* _WORK ITEM A_:
Tally the lines of the listing below that contain the word "Where", and reply with only the number.

* _SUPPLIED TEXT_:
Samsun was established in a small settlement under the name Amisos by Miletusians (Miletus), which was one of the Ionian city-states, between 760-750 BC. It was inhabited beginning from the antiquity at the Kizilirmak Basin – Kavak Tekkekoy Carsamba Lowlands and the life has continued in the area.

Bafra Ikiztepe Tunnel Grave

The traces of the first settlement in Samsun, which was one of the most important cities of the region called Paphlagonia in the Old Stone Age, has been found in the caves at the south of Tekkekoy. It is known that people lived in shelters in Tekkekoy in the Middle Stone Age (Mesolithic, 10000-1000 BC), and they are the oldest inhabitants of the area. Again, it is evident from the archeological excavations that people continued to live in central Samsun, Dundartepe, Kavak, Kalenderoglu, and Bafra Ikıztepe in permanent settlements during the New Stone Age (Neolithic: 5000-4000 BC) and Copper-Bronze Age (Chalcolithic: 4000-1700 BC).

* _PROVIDED MATERIAL_:

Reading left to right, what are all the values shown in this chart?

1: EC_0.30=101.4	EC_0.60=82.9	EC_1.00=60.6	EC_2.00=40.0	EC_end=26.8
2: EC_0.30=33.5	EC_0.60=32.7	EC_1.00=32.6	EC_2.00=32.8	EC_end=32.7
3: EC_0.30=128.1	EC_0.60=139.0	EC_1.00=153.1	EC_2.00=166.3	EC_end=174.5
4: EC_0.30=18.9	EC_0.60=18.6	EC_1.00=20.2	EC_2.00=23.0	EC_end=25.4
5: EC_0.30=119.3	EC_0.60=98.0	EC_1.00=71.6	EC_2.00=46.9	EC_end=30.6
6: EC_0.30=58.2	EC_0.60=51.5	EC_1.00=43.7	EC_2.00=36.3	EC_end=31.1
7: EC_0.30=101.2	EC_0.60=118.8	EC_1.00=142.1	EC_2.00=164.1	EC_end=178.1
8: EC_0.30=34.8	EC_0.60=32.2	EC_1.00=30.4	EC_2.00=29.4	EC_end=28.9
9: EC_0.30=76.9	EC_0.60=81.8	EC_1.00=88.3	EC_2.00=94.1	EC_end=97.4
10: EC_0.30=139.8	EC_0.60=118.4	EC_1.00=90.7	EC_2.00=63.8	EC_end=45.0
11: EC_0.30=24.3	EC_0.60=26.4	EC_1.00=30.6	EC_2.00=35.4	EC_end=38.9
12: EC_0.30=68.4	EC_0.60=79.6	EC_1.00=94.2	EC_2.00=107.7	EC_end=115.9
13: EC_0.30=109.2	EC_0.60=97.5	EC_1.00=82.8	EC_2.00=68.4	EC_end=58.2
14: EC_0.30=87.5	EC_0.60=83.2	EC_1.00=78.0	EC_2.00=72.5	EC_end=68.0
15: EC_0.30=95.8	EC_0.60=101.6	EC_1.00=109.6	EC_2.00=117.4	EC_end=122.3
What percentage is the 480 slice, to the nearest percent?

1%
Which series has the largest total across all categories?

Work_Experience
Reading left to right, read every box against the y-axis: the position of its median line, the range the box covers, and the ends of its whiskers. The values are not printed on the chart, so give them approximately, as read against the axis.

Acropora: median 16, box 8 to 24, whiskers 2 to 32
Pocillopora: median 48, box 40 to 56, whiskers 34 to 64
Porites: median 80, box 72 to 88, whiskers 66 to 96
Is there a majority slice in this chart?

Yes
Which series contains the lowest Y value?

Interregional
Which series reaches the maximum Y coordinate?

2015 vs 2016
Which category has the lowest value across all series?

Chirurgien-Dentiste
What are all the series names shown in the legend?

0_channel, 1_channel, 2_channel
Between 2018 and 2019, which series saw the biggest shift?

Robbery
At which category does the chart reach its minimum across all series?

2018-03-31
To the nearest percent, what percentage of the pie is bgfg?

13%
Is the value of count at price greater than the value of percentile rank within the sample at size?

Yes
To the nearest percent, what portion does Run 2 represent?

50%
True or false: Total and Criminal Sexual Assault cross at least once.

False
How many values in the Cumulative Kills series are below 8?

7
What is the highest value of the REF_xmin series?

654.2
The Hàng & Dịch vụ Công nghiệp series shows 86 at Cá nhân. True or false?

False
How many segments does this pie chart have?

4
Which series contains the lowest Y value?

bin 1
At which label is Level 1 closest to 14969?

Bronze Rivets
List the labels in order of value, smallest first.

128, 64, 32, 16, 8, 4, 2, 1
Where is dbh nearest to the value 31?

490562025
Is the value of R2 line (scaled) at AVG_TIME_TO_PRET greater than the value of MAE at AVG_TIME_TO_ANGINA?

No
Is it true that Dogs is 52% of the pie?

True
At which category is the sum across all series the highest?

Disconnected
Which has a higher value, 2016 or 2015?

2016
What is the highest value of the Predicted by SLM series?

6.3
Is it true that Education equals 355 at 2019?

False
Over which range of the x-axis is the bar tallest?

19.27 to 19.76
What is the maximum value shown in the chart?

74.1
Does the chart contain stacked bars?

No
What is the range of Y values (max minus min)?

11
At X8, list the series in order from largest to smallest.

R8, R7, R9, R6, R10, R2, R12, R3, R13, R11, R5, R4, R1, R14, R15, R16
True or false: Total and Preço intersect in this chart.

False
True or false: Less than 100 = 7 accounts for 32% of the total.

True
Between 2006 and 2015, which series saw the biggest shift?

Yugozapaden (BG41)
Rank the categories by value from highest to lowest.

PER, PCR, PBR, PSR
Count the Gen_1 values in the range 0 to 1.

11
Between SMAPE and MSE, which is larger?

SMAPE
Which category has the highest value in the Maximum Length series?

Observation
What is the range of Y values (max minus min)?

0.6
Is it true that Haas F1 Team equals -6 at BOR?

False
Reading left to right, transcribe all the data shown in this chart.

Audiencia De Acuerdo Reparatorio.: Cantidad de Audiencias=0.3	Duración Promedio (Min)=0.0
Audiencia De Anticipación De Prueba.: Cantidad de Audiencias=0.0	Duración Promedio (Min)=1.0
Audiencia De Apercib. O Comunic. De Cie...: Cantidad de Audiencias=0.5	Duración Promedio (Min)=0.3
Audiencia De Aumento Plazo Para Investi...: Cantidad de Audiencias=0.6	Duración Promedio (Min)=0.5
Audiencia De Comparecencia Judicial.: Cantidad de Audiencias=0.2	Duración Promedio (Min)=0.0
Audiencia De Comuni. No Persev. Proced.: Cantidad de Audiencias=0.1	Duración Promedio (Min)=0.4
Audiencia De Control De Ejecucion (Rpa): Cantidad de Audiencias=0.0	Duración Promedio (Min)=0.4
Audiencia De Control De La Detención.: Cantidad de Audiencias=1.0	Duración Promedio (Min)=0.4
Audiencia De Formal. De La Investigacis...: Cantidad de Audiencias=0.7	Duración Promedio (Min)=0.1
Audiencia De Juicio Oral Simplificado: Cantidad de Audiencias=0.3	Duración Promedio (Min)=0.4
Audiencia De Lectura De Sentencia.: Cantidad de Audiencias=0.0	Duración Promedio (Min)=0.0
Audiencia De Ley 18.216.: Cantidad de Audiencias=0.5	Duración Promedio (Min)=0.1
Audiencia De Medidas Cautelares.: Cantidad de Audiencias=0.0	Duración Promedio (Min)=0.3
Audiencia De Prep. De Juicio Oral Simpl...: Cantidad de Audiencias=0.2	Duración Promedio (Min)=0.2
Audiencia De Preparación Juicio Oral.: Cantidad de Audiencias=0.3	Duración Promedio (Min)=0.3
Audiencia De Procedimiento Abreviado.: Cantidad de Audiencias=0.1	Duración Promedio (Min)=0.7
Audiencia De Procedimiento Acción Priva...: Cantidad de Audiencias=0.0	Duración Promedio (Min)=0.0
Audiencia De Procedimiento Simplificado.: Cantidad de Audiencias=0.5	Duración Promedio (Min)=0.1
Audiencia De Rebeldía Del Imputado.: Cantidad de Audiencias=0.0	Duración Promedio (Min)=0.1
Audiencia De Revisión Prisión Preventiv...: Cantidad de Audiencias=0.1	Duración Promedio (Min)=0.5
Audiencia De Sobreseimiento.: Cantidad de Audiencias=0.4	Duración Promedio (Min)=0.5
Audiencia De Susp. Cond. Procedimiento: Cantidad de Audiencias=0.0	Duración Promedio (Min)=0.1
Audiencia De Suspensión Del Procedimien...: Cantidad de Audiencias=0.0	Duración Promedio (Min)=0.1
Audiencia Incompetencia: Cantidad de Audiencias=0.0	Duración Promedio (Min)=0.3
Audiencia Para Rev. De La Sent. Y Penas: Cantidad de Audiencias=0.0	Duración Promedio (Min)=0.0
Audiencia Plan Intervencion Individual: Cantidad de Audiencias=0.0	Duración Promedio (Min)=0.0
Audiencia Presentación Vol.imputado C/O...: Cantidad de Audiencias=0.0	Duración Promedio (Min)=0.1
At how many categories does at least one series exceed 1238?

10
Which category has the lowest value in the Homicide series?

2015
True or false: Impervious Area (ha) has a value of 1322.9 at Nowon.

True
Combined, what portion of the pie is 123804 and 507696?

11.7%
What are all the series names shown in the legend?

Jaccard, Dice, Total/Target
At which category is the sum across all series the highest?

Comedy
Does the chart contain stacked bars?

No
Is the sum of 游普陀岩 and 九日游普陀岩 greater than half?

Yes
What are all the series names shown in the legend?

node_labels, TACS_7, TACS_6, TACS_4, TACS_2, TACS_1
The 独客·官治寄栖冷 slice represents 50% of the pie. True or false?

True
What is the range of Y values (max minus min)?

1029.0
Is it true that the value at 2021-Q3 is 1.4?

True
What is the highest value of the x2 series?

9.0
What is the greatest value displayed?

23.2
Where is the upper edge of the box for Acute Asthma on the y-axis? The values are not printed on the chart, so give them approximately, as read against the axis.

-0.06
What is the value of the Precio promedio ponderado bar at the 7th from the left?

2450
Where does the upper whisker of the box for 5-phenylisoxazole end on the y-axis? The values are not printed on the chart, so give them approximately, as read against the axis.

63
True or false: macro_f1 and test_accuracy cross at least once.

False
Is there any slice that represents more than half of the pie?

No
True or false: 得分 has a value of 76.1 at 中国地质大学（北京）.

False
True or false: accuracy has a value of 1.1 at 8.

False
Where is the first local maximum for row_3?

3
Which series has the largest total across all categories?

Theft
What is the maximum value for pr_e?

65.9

* _WORK ITEM B_:
Retype everything from "Samsun was established" down to "in the area." in the passage on Samsun above, word for word.

* _FINAL ANSWER A_:
4

* _FINAL ANSWER B_:
Samsun was established in a small settlement under the name Amisos by Miletusians (Miletus), which was one of the Ionian city-states, between 760-750 BC. It was inhabited beginning from the antiquity at the Kizilirmak Basin – Kavak Tekkekoy Carsamba Lowlands and the life has continued in the area.